On September 5, 2022, Du Xiaohui (杜曉暉), China’s ambassador to Zambia, published a signed op-ed titled “The Forum on China-Africa Cooperation Is of Great Significance to Zambia” (中非合作論壇對贊比亞意義重大) in three Zambian outlets: the Zambia Daily Mail, the Times of Zambia, and The Mast. The article was timed to promote the outcomes of the eighth Forum on China-Africa Cooperation (中非合作論壇) ministerial coordination meeting, held on August 18, 2022 and chaired on the Chinese side by State Councillor and Foreign Minister Wang Yi (王毅), which was framed around building a “China-Africa community of shared future for the new era” (新時代中非命運共同體). The piece highlighted Chinese-built infrastructure in Zambia — notably the Lower Kafue Gorge 750-megawatt hydropower station, which the ambassador claimed accounts for 22 percent of Zambia’s total generation capacity and made Zambia a net electricity exporter — and promoted China’s support for reactivating the TAZARA railway between Tanzania and Zambia as evidence of ongoing partnership.

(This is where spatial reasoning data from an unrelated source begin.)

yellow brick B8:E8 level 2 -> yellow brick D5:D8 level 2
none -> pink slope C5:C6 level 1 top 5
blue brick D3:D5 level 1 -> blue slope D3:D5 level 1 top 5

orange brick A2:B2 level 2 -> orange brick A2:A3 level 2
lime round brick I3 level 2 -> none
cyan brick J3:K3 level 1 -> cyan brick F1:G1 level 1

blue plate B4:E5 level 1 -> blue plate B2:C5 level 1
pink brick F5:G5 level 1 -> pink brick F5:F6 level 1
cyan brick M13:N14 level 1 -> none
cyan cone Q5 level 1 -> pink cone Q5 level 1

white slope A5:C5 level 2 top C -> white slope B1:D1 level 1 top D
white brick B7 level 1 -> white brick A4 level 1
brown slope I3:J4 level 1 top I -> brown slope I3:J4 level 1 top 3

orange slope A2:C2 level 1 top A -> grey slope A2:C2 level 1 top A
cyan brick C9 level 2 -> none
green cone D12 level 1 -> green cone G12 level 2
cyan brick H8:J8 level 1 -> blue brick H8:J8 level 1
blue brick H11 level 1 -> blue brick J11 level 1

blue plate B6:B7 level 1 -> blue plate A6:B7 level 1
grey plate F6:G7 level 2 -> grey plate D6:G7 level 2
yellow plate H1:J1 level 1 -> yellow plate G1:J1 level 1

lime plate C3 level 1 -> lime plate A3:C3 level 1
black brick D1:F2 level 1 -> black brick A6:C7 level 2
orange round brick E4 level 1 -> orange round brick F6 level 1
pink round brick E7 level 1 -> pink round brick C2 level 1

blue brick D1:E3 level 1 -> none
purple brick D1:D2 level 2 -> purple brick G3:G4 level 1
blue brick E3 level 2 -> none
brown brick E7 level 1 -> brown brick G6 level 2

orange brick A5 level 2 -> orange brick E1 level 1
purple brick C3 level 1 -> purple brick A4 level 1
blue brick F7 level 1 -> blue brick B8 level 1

Chinese Ambassador Publishes Op-Ed on 20th Party Congress in Zambian Media

On December 6, 2022, Du Xiaohui (杜曉暉), China’s ambassador to Zambia, published a signed op-ed titled “Understanding Universal Human Values Through the 20th Party Congress” (從二十大讀懂全人類共同價值) in four Zambian outlets: the Zambia Daily Mail, the Times of Zambia, the Daily Nation, and The Mast. The article promoted the conclusions of the Chinese Communist Party’s 20th National Congress — at which Xi Jinping secured an unprecedented third term as general secretary — to a Zambian audience, arguing that China’s political system embodies universal values including peace, development, democracy, and freedom. It presented China’s “whole-process people’s democracy” (全過程人民民主) as a model of genuine democratic governance, framed Chinese foreign policy as inherently peaceful and non-expansionist, and called on China and Zambia to jointly uphold “the democratization of international relations” (國際關係民主化) — a CCP formulation that in practice refers to resistance to Western-led multilateral norms. Du also cited Xi Jinping’s remarks at the 17th G20 Summit in Bali on November 15, 2022 — in which Xi claimed China had suspended the largest amount of debt service payments of any G20 member — to argue that China was Zambia’s most committed partner on debt relief, at a moment when Zambia was in active debt restructuring negotiations.